Tectonic or tactile, materials are assembled and joined following the structural needs of their nature, but are also settled or laid, poured or fastened to form ensembles where their solemn solidity displays their own weight and load-bearing capacity with athletic emphasis and visual fatigue. At the same time, and on equal terms, the matter that supports and protects reveals its texture with tactile seduction, supplying the eye with taut or abrupt surfaces whose feel is cold or warm, smooth or rough at the touch of fingertips, hard or soft under the palm or the sole. This visual experience of shine or color translated into touch, and that the aroused senses extend to tastes or scents as well as to the sound of friction or impact, is the sensual foundation of the aesthetic of matter, an undeclared movement, without leaders or manifestoes, that colors the latest architecture with its quiet sensibility.

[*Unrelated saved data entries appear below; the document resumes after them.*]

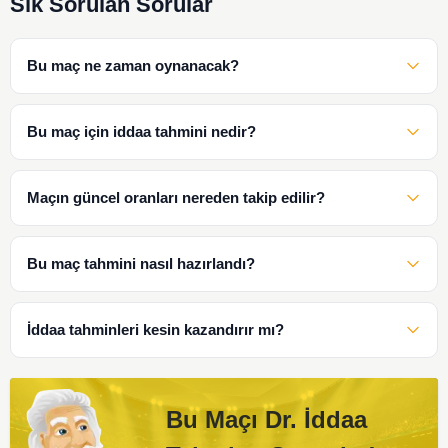
Sık Sorulan Sorular
Bu maç ne zaman oynanacak?
Bu maç için iddaa tahmini nedir?
Maçın güncel oranları nereden takip edilir?
Bu maç tahmini nasıl hazırlandı?
İddaa tahminleri kesin kazandırır mı?
Bu Maçı Dr. İddaa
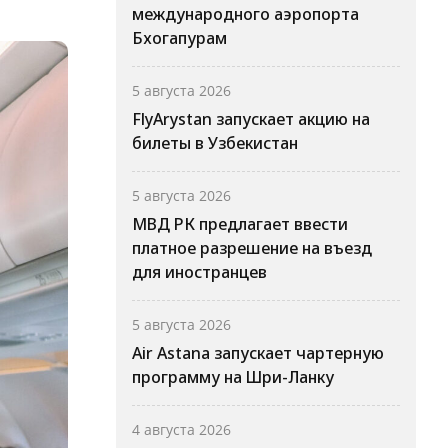
международного аэропорта
Бхогапурам
5 августа 2026
FlyArystan запускает акцию на
билеты в Узбекистан
5 августа 2026
МВД РК предлагает ввести
платное разрешение на въезд
для иностранцев
5 августа 2026
Air Astana запускает чартерную
программу на Шри-Ланку
4 августа 2026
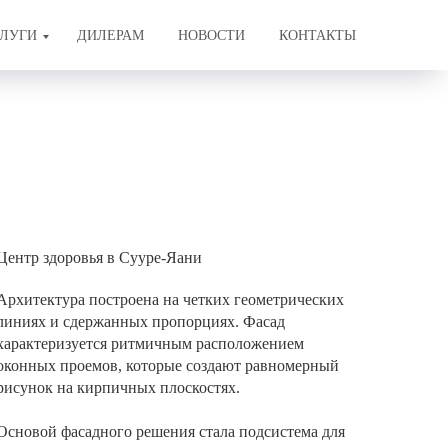
ЛУГИ
ДИЛЕРАМ
НОВОСТИ
КОНТАКТЫ
Центр здоровья в Сууре-Яани
Архитектура построена на четких геометрических
линиях и сдержанных пропорциях. Фасад
характеризуется ритмичным расположением
оконных проемов, которые создают равномерный
рисунок на кирпичных плоскостях.
Основой фасадного решения стала подсистема для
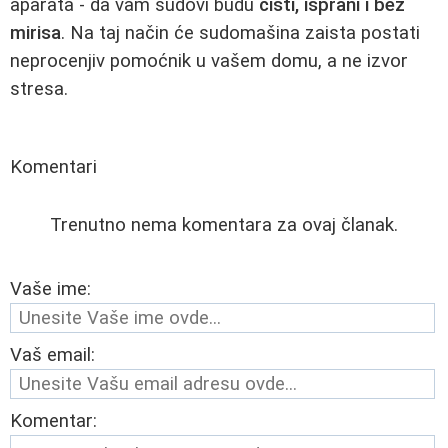
aparata - da vam sudovi budu
čisti, isprani i bez
mirisa
. Na taj način će sudomašina zaista postati
neprocenjiv pomoćnik u vašem domu, a ne izvor
stresa.
Komentari
Trenutno nema komentara za ovaj članak.
Vaše ime:
Vaš email:
Komentar:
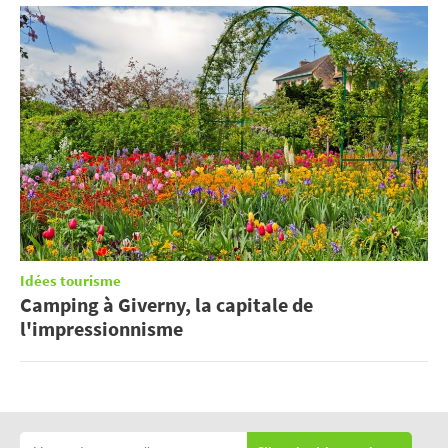
Idées tourisme
Camping à Giverny, la capitale de
l'impressionnisme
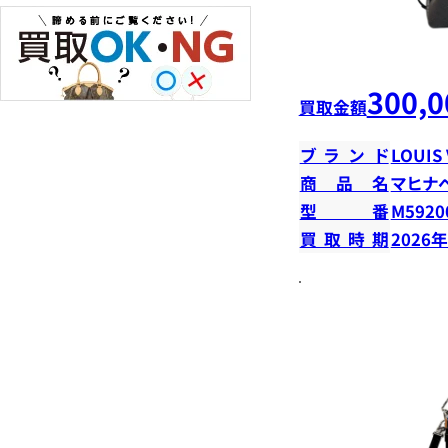
300,0
買取金額
ブランド
LOUIS
商品名
マヒナ
型番
M5920
買取時期
2026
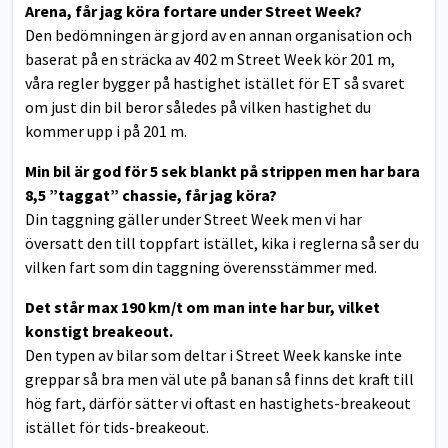
Arena, får jag köra fortare under Street Week?
Den bedömningen är gjord av en annan organisation och
baserat på en sträcka av 402 m Street Week kör 201 m,
våra regler bygger på hastighet istället för ET så svaret
om just din bil beror således på vilken hastighet du
kommer upp i på 201 m.
Min bil är god för 5 sek blankt på strippen men har bara
8,5 ”taggat” chassie, får jag köra?
Din taggning gäller under Street Week men vi har
översatt den till toppfart istället, kika i reglerna så ser du
vilken fart som din taggning överensstämmer med.
Det står max 190 km/t om man inte har bur, vilket
konstigt breakeout.
Den typen av bilar som deltar i Street Week kanske inte
greppar så bra men väl ute på banan så finns det kraft till
hög fart, därför sätter vi oftast en hastighets-breakeout
istället för tids-breakeout.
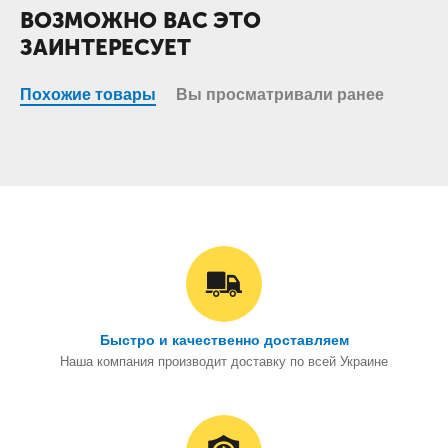
ВОЗМОЖНО ВАС ЭТО
ЗАИНТЕРЕСУЕТ
Похожие товары
Вы просматривали ранее
Быстро и качественно доставляем
Наша компания производит доставку по всей Украине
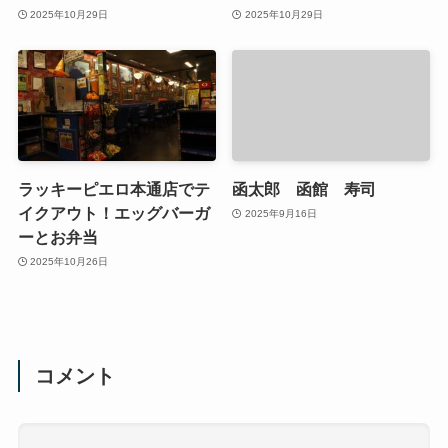
2025年10月29日
2025年10月29日
ラッキーピエロ本通店でテ
函太郎 函館 寿司
イクアウト！エッグバーガ
2025年9月16日
ーとお弁当
2025年10月26日
コメント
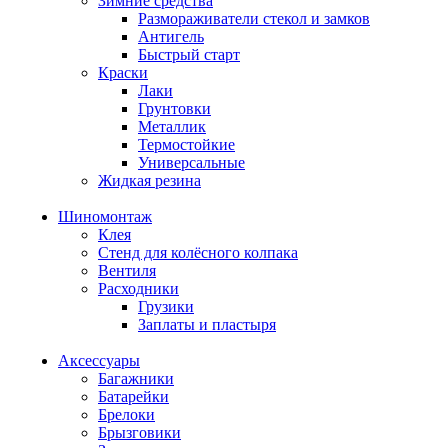
Зимние средства
Размораживатели стекол и замков
Антигель
Быстрый старт
Краски
Лаки
Грунтовки
Металлик
Термостойкие
Универсальные
Жидкая резина
Шиномонтаж
Клея
Стенд для колёсного колпака
Вентиля
Расходники
Грузики
Заплаты и пластыря
Аксессуары
Багажники
Батарейки
Брелоки
Брызговики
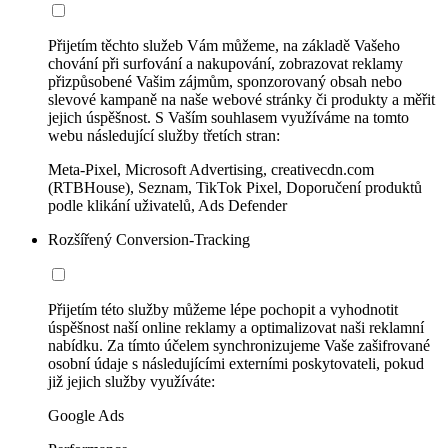
Přijetím těchto služeb Vám můžeme, na základě Vašeho
chování při surfování a nakupování, zobrazovat reklamy
přizpůsobené Vašim zájmům, sponzorovaný obsah nebo
slevové kampaně na naše webové stránky či produkty a měřit
jejich úspěšnost. S Vaším souhlasem využíváme na tomto
webu následující služby třetích stran:
Meta-Pixel, Microsoft Advertising, creativecdn.com
(RTBHouse), Seznam, TikTok Pixel, Doporučení produktů
podle klikání uživatelů, Ads Defender
Rozšířený Conversion-Tracking
Přijetím této služby můžeme lépe pochopit a vyhodnotit
úspěšnost naší online reklamy a optimalizovat naši reklamní
nabídku. Za tímto účelem synchronizujeme Vaše zašifrované
osobní údaje s následujícími externími poskytovateli, pokud
již jejich služby využíváte:
Google Ads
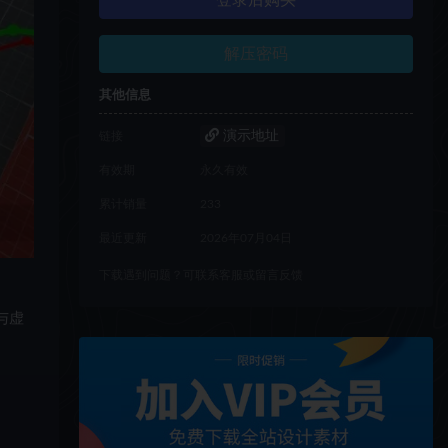
登录后购买
解压密码
其他信息
演示地址
链接
有效期
永久有效
累计销量
233
最近更新
2026年07月04日
下载遇到问题？可联系客服或留言反馈
与虚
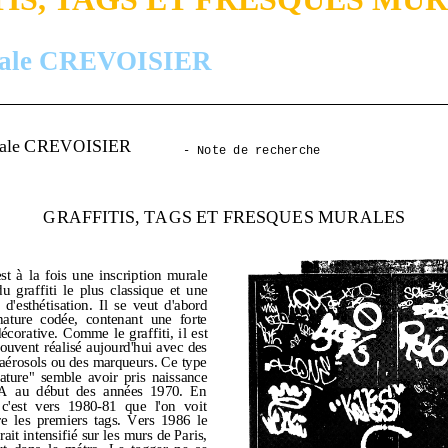
cale CREVOISIER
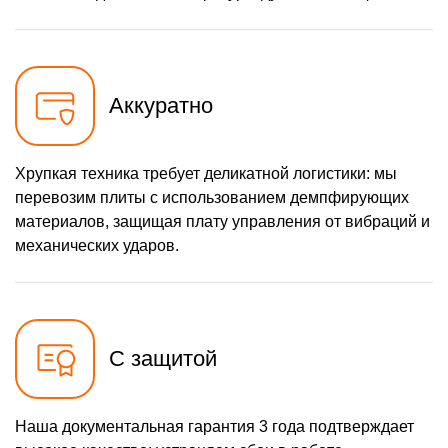
Аккуратно
Хрупкая техника требует деликатной логистики: мы
перевозим плиты с использованием демпфирующих
материалов, защищая плату управления от вибраций и
механических ударов.
С защитой
Наша документальная гарантия 3 года подтверждает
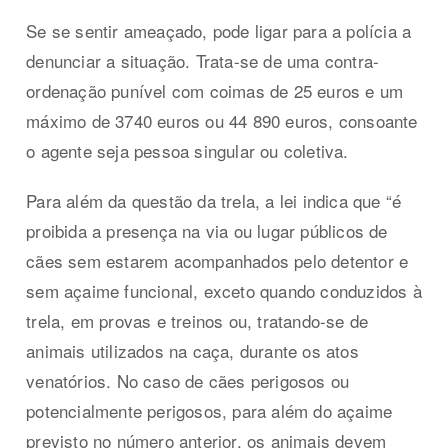
Se se sentir ameaçado, pode ligar para a polícia a
denunciar a situação. Trata-se de uma contra-
ordenação punível com coimas de 25 euros e um
máximo de 3740 euros ou 44 890 euros, consoante
o agente seja pessoa singular ou coletiva.
Para além da questão da trela, a lei indica que “é
proibida a presença na via ou lugar públicos de
cães sem estarem acompanhados pelo detentor e
sem açaime funcional, exceto quando conduzidos à
trela, em provas e treinos ou, tratando-se de
animais utilizados na caça, durante os atos
venatórios. No caso de cães perigosos ou
potencialmente perigosos, para além do açaime
previsto no número anterior, os animais devem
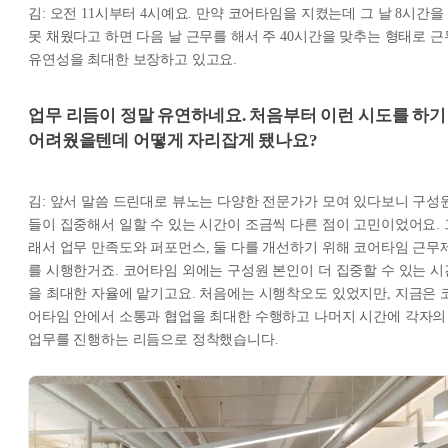
김: 오전 11시부터 4시예요. 만약 코어타임을 지켰는데 그 날 8시간을
못 채웠다고 하면 다음 날 근무를 해서 주 40시간을 맞추는 형태로 근
유연성을 최대한 보장하고 있고요.
업무 리듬이 정말 유연하네요. 처음부터 이런 시도를 하기
어려웠을텐데 어떻게 자리잡게 됐나요?
김: 앞서 말씀 드린대로 뷰노는 다양한 전문가가 모여 있다보니 구성
들이 집중해서 일할 수 있는 시간이 조금씩 다른 점이 고민이었어요. 
래서 업무 만족도와 퍼포먼스, 둘 다를 개선하기 위해 코어타임 근무
를 시행한거죠. 코어타임 외에는 구성원 본인이 더 집중할 수 있는 시
을 최대한 자율에 맡기고요. 처음에는 시행착오도 있었지만, 지금은 
어타임 안에서 소통과 협업을 최대한 수행하고 나머지 시간에 각자의
업무를 진행하는 리듬으로 정착했습니다.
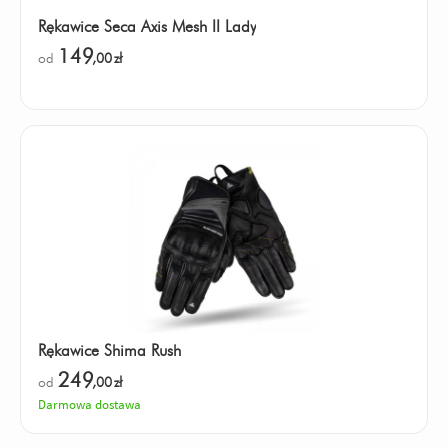
Rękawice Seca Axis Mesh II Lady
149
od
,00
zł
Rękawice Shima Rush
249
od
,00
zł
Darmowa dostawa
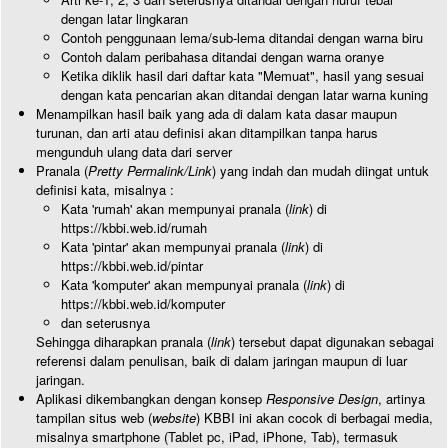
dengan latar lingkaran
Contoh penggunaan lema/sub-lema ditandai dengan warna biru
Contoh dalam peribahasa ditandai dengan warna oranye
Ketika diklik hasil dari daftar kata "Memuat", hasil yang sesuai
dengan kata pencarian akan ditandai dengan latar warna kuning
Menampilkan hasil baik yang ada di dalam kata dasar maupun
turunan, dan arti atau definisi akan ditampilkan tanpa harus
mengunduh ulang data dari server
Pranala (
Pretty Permalink/Link
) yang indah dan mudah diingat untuk
definisi kata, misalnya :
Kata 'rumah' akan mempunyai pranala (
link
) di
https://kbbi.web.id/rumah
Kata 'pintar' akan mempunyai pranala (
link
) di
https://kbbi.web.id/pintar
Kata 'komputer' akan mempunyai pranala (
link
) di
https://kbbi.web.id/komputer
dan seterusnya
Sehingga diharapkan pranala (
link
) tersebut dapat digunakan sebagai
referensi dalam penulisan, baik di dalam jaringan maupun di luar
jaringan.
Aplikasi dikembangkan dengan konsep
Responsive Design
, artinya
tampilan situs web (
website
) KBBI ini akan cocok di berbagai media,
misalnya smartphone (Tablet pc, iPad, iPhone, Tab), termasuk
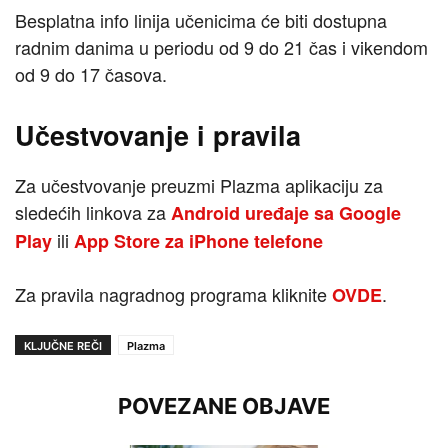
Besplatna info linija učenicima će biti dostupna
radnim danima u periodu od 9 do 21 čas i vikendom
od 9 do 17 časova.
Učestvovanje i pravila
Za učestvovanje preuzmi Plazma aplikaciju za
sledećih linkova za
Android uređaje sa
Google
ili
Play
App Store za iPhone telefone
Za pravila nagradnog programa kliknite
.
OVDE
KLJUČNE REČI
Plazma
POVEZANE OBJAVE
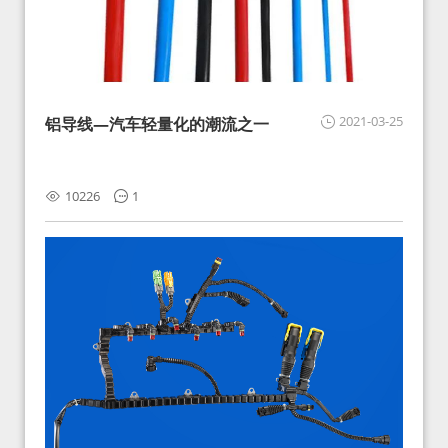
2021-03-25
铝导线—汽车轻量化的潮流之一
10226
1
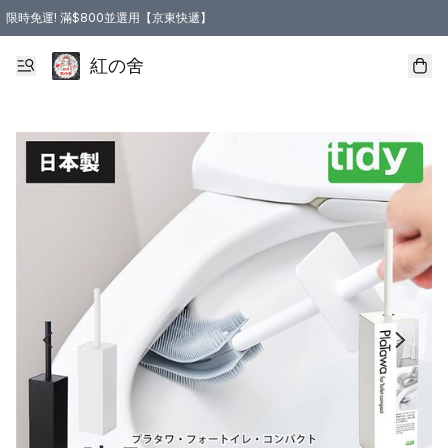
限時免運! 滿$800並選用【京東快遞】
紅の舍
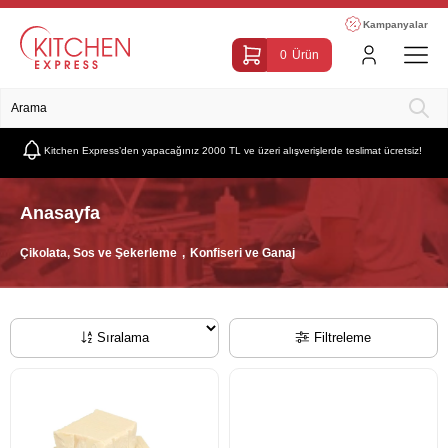
Kampanyalar
0
Ürün
Kitchen Express’den yapacağınız 2000 TL ve üzeri alışverişlerde teslimat ücretsiz!
Anasayfa
Çikolata, Sos ve Şekerleme
Konfiseri ve Ganaj
Sıralama
Filtreleme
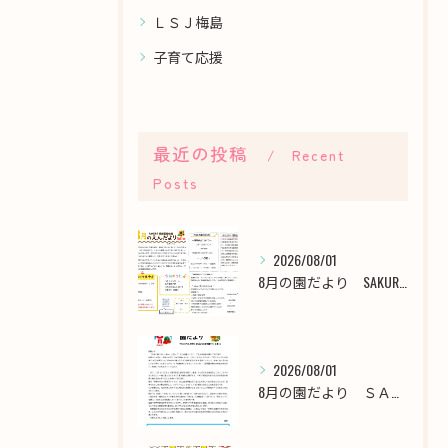
ＬＳＪ梅島
子育て応援
最近の投稿
Recent
Posts
2026/08/01
8月の園だより SAKURA保育園谷在家
2026/08/01
8月の園だより ＳＡＫＵＲＡ保育園千川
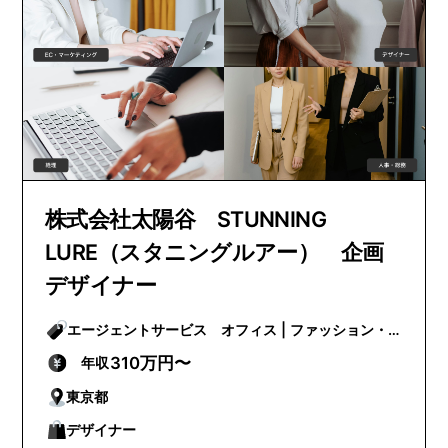
株式会社太陽谷 STUNNING
LURE（スタニングルアー） 企画
デザイナー
エージェントサービス オフィス | ファッション・
ビューティー
310万円〜
年収
東京都
デザイナー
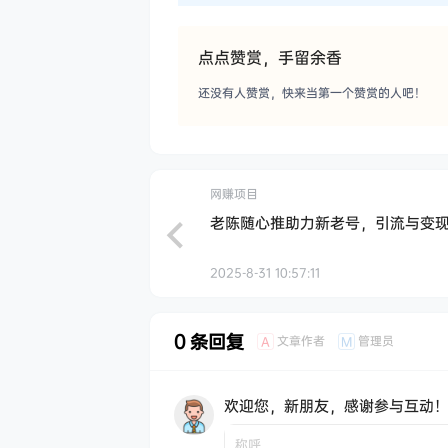
点点赞赏，手留余香
还没有人赞赏，快来当第一个赞赏的人吧！
网赚项目
老陈随心推助力新老号，引流与变
2025-8-31 10:57:11
0 条回复
文章作者
管理员
A
M
欢迎您，新朋友，感谢参与互动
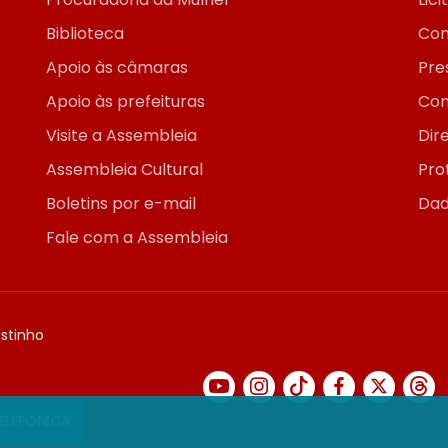
Biblioteca
Con
Apoio às câmaras
Pre
Apoio às prefeituras
Con
Visite a Assembleia
Dir
Assembleia Cultural
Pro
Boletins por e-mail
Dad
Fale com a Assembleia
ostinho
TELEFÔNICA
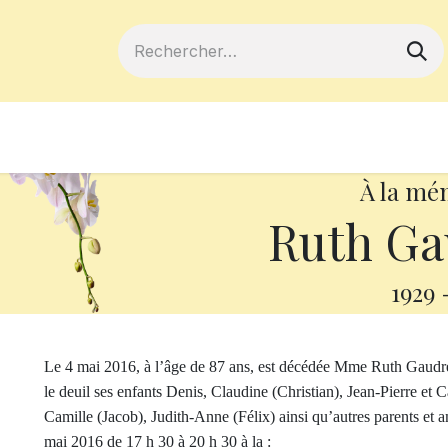
ferts
Devenir membre
Votre coopé
À la mé
Ruth Ga
1929
Le 4 mai 2016, à l’âge de 87 ans, est décédée Mme Ruth Gaudrea
le deuil ses enfants Denis, Claudine (Christian), Jean-Pierre et 
Camille (Jacob), Judith-Anne (Félix) ainsi qu’autres parents et 
mai 2016 de 17 h 30 à 20 h 30 à la :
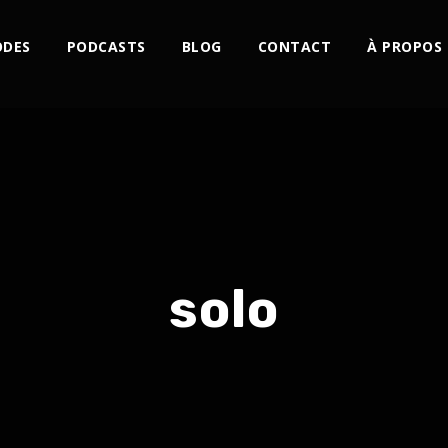
ODES
PODCASTS
BLOG
CONTACT
À PROPOS
solo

Sequestered by the hedonistic fascination of epithelial art, our contemporaries undertake the exploration of materials with the experimental spirit of aesthetic investigation, the urgent impatience of sensation and the tenacious pursuit of innovation. Here this quest is orchestrated in five ‘movements’, each corresponding to one family of materials – concrete, glass, metal, wood and brick –, whose plain denominations do not easily reveal the endless variety of products available, and whose echoes of nature and convention equivocally conceal the extremely artificial sophistication of the processes by which they are manufactured, hardly recalling their traditional or vernacular origins. The five materials mentioned appear on our cover, and the facade collage is perforated to quote the transparency of glass and at the same time pay an ironic centennial tribute to a master of masks and simulation.